I purchased vinyl encasements for far less money and used duck tape across the entire length of the zipper. I have no confirmed that I have bed bugs though I am concerned I may have had hitchhikers on my clothes on the way home from work where there is an infestation. If it is confirmed that I have them then I will get one of the ones mentioned here just for added protection. I will admit that duck tape really does work wonders in a pinch.

28 John Elwood September 5, 2009 at 7:07 pm

I find it to be a conflict of interest and unethical for Rick Cooper, which is monetarily involved with Protect-A-Bed, to attack a competitor like this. Remember on video you can make dinosaurs walk and animals talk. This is like having Bill Gates conduct a study between Windows and Apple’s operating system. I would take this study with a grain of salt.

29 Rick December 30, 2009 at 5:17 am

Seen my first bed bug on bathroom floor apartment. I ordered Protect-a-bed boxspring and matress encasements. I am going to use my existing matress protector (only fits one side at a time) to to protect the full encasement.

30 nobugsonme January 2, 2010 at 2:00 pm


Keep in mind if you use a traditional mattress pad on top of an encasement which is designed to keep bed bugs inside or out of the mattress, you will need to wash and dry the mattress pad regularly as you do your sheets and other bedding (while at the same time leaving the bed bug encasement firmly in place).

Bed bugs can harbor between the bed bug encasement and the unsealed mattress pad and crawl out to bite you, so regularly checking AND washing/drying the mattress pad is a good idea.

31 KIWI February 8, 2010 at 9:56 pm

I was reading on another site that terrycloth top encasements are better than vinyl because vinyl is uncomfortable(less expansive) and tears easy, but will the terrycloth top get infested w/BB due to the fabric? If so, how do you maintain/wash the infested encasement w/o letting BB get in/out the mattress?

32 nobugsonme February 9, 2010 at 12:47 am


The terry-top model is one that can work but some people do not like the possibility you mention, and choose to avoid it.

Terry-top and vinyl are not your only options. Protect-a-bed, for example, does market a terry-top encasement as well as a “smooth” one (which is not vinyl and should be fully comfortable).

I would not use any encasement you felt you might need to remove and wash/treat. However, a removable mattress pad may be placed above the encasement if you could remove and wash/dry it weekly. It would add comfort if you don’t like the feel of your encasement (though this depends on the product you choose); it may also help protect an encasement, for example if pets with claws jump on your bed.

33 David June 24, 2010 at 1:26 pm

I am interested in getting mattress encasements for both my box spring and mattress. My concern is about the encasements tearing while putting it on the mattress. How durable are they? And are they difficult to put on the mattress?

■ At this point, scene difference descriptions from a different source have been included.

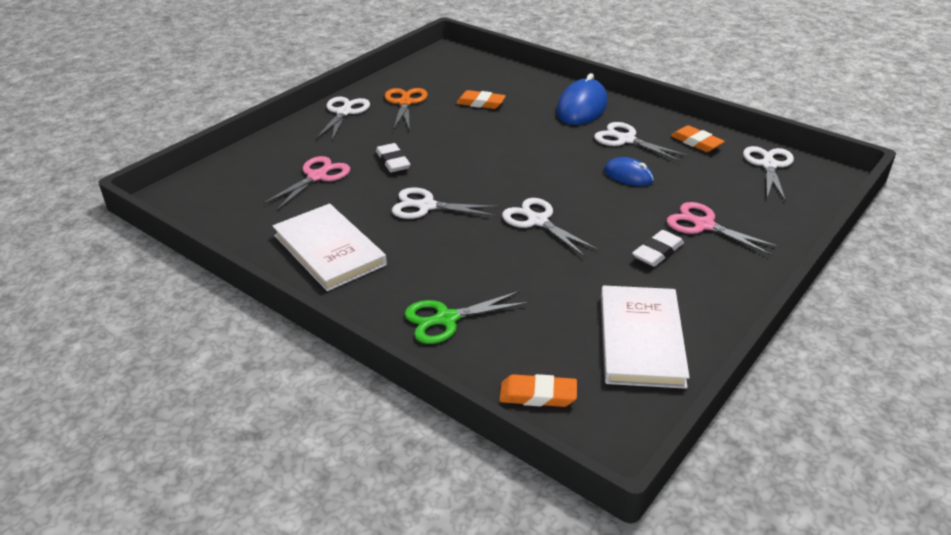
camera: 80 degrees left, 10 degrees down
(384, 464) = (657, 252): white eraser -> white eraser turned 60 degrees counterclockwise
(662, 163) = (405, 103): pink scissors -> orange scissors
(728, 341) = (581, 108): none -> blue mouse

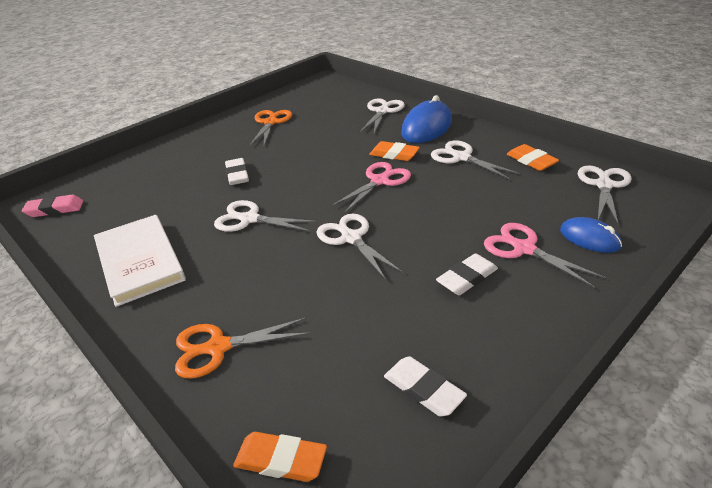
camera: 10 degrees right, 0 degrees up
(202, 202) = (55, 209): none -> pink eraser
(317, 176) = (165, 188): pink scissors -> pink scissors (379, 181)
(344, 112) = (215, 130): white scissors -> white scissors (382, 111)
(446, 319) = (218, 347): green scissors -> orange scissors
(480, 103) = (336, 123): orange eraser -> orange eraser (394, 154)
(628, 175) = (455, 193): blue mouse -> blue mouse (589, 238)
(641, 339) = (423, 389): white book -> white eraser

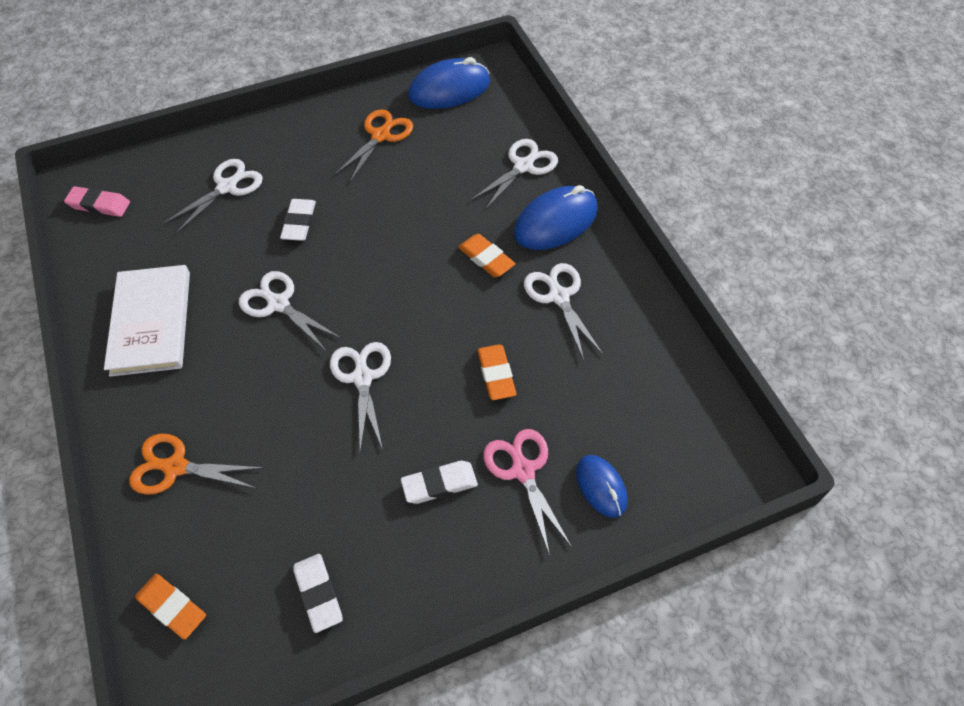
camera: 20 degrees right, 20 degrees up
(304, 94) = (449, 89): none -> blue mouse
(379, 181) = (443, 299): pink scissors -> none
(531, 161) = (634, 337): orange eraser -> orange eraser (496, 374)
(604, 185) = (684, 414): white scissors -> white scissors (227, 187)

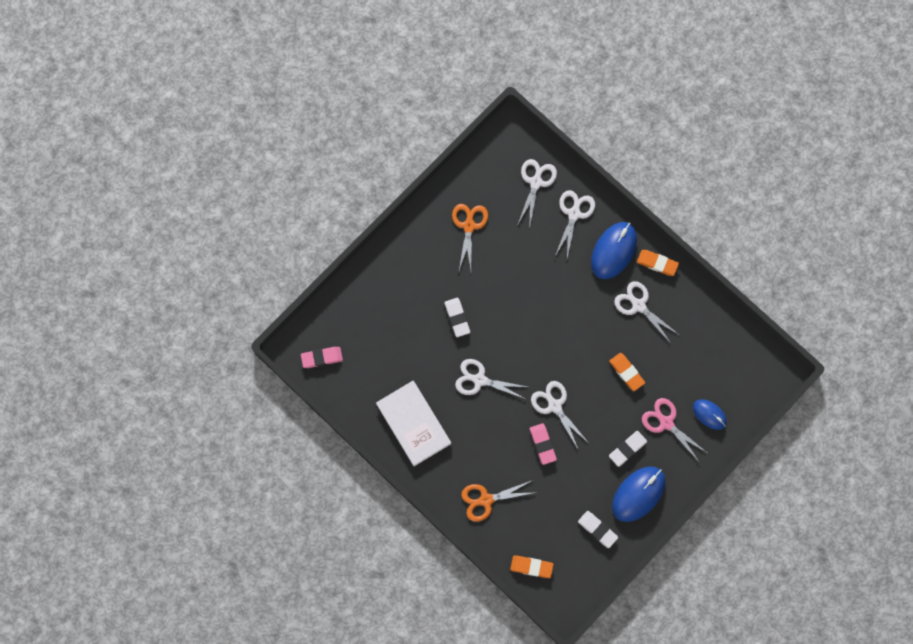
camera: 25 degrees left, 20 degrees up
(227, 187) = (394, 310): white scissors -> white scissors (536, 182)
(312, 423) = (542, 444): none -> pink eraser
(449, 89) = (493, 165): blue mouse -> blue mouse (638, 494)
(486, 258) = (584, 296): orange eraser -> orange eraser (657, 263)

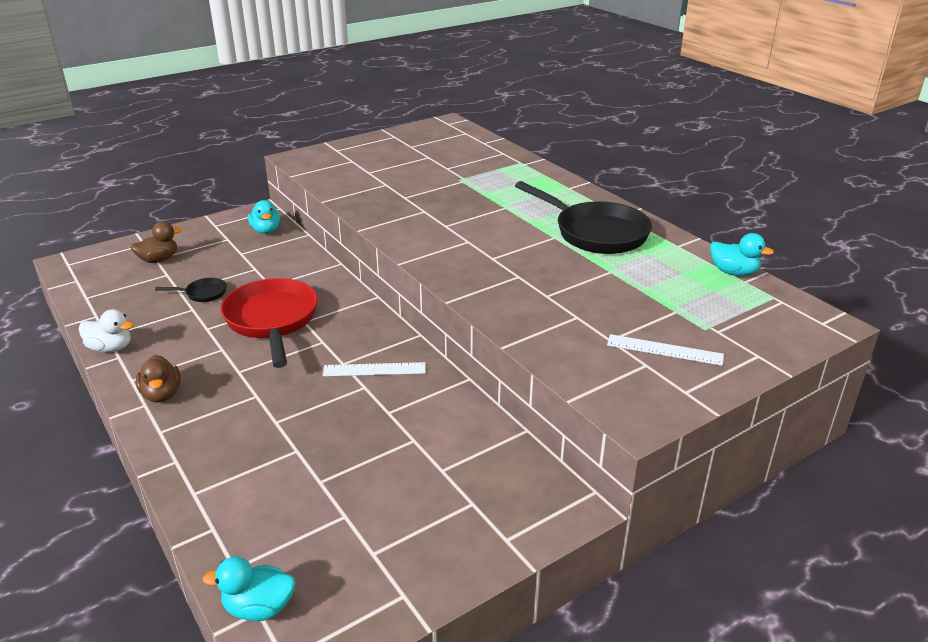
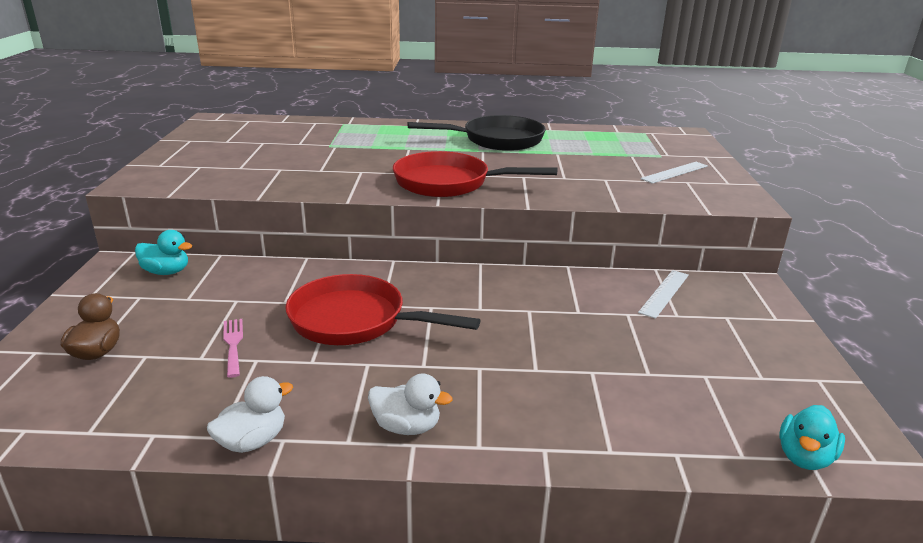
camera: 55 degrees left, 5 degrees down
(162, 394) = (406, 426): brown duck -> white duck
(203, 293) = (233, 344): black pan -> pink fork
(374, 369) = (508, 298): white ruler -> white ruler (664, 293)
(452, 251) = (449, 183): none -> red pan
(733, 272) = (603, 130): turquoise duck -> none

34 nobugsonme June 25, 2010 at 12:21 pm

Hi David,

Encasements can tear. You need to take care while putting them on. It helps to have someone with you to help. First, put duct tape over any sharp areas on the frame to help avoid poking the encasements.

Some PCOs recommend using mattress encasements for the box springs because they are sturdier.

If you have a cat with claws, you have to think long and hard about how to keep the cat from tearing the encasement.

Once installed, look at the encasement from time to time and put duct tape over any tears which may appear.